Si continua a discutere in Italia sul decreto sicurezza che, come noto, impedirà ai frontalieri di guidare auto con targhe svizzere. A tornare sul tema, oggi, è stato il portavoce dei frontalieri del VCO Antonio Locatelli. Già negli scorsi giorni, lo ricordiamo, Locatelli si era fatto portavoce del malcontento dei frontalieri, a rischio di pesanti sanzioni se fermati alla guida di un'automobile aziendale immatricolata in Svizzera.
"Eppure - commenta a OssolaNews - contatti con il senatore Enrico Montani ne ho avuti e promesse tante ma è incredibile come il governo si chiuda a riccio nonostante sia evidente l'errore.
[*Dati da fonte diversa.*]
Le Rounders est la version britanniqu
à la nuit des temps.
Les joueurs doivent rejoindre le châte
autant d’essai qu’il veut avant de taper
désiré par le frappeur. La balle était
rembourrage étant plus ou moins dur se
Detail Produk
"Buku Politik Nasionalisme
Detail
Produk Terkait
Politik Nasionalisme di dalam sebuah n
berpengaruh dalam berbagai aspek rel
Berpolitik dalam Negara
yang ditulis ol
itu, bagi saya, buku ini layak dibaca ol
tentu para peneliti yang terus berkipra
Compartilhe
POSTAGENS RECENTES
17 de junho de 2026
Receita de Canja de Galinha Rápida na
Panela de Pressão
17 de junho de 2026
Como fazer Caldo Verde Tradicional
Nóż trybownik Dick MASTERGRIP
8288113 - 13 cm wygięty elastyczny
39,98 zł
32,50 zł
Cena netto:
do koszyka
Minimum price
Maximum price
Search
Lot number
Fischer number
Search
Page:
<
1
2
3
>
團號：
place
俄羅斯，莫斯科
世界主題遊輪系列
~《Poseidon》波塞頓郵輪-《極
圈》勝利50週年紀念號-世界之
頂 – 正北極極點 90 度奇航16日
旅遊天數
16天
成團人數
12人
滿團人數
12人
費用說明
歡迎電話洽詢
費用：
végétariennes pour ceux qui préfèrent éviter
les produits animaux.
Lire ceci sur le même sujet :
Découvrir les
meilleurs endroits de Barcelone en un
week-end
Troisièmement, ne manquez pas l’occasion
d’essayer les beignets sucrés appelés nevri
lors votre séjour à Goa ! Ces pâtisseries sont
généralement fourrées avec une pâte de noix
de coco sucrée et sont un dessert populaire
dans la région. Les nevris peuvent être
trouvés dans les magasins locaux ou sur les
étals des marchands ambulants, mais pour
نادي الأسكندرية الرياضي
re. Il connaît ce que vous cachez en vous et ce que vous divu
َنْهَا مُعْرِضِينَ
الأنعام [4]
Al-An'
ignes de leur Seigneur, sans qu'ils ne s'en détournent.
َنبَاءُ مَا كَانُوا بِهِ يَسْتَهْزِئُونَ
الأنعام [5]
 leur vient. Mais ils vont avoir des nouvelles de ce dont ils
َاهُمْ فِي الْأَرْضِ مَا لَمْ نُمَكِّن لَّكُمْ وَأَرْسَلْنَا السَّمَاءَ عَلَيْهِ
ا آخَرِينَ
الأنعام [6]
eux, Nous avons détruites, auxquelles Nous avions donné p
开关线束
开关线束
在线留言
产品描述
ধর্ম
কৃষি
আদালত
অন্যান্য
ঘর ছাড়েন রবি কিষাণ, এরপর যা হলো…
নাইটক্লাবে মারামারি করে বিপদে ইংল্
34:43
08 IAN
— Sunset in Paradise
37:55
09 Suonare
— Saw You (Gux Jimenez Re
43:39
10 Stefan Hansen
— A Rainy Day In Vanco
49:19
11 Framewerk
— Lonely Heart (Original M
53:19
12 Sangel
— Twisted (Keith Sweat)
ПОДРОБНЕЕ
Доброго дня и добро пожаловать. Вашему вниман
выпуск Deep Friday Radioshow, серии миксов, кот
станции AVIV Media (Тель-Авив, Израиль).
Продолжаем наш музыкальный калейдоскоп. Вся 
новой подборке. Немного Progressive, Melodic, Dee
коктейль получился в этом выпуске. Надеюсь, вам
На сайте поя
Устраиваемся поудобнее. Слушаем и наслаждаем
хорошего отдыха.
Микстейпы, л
Eppure nonostante tante promesse, comprese quelle di un eurodeputato della Lega, e di due sottosegretari leghisti e di due onorevoli pentastellati, vaghiamo nel nulla".
"Proveremo ora a fare intervenire le giunte della Regione Piemonte e della Lombardia per capire se con una circolare che permetta a coloro i quali sono in possesso di un permesso di lavoro, possano circolare liberamente in Italia in attesa che il presidente della camera Roberto Fico (che probabilmente non sa neppure chi siano i frontalieri) renda ammissibile l'emendamento. Ringrazio l'on. Enrico Borghi che rispetto a questa problematica e a quella della controversa viabilità sulla 34 e sulla 337 ha ottenuto risultati tangibili non essendo nemmeno forza di governo! Spero che tutta questa epopea si risolva in breve tempo per non coprirci ancora di ridicolo con chi invece oltre a darci il lavoro e le macchine per recarci al lavoro vede uno Stato che non ci considera per niente".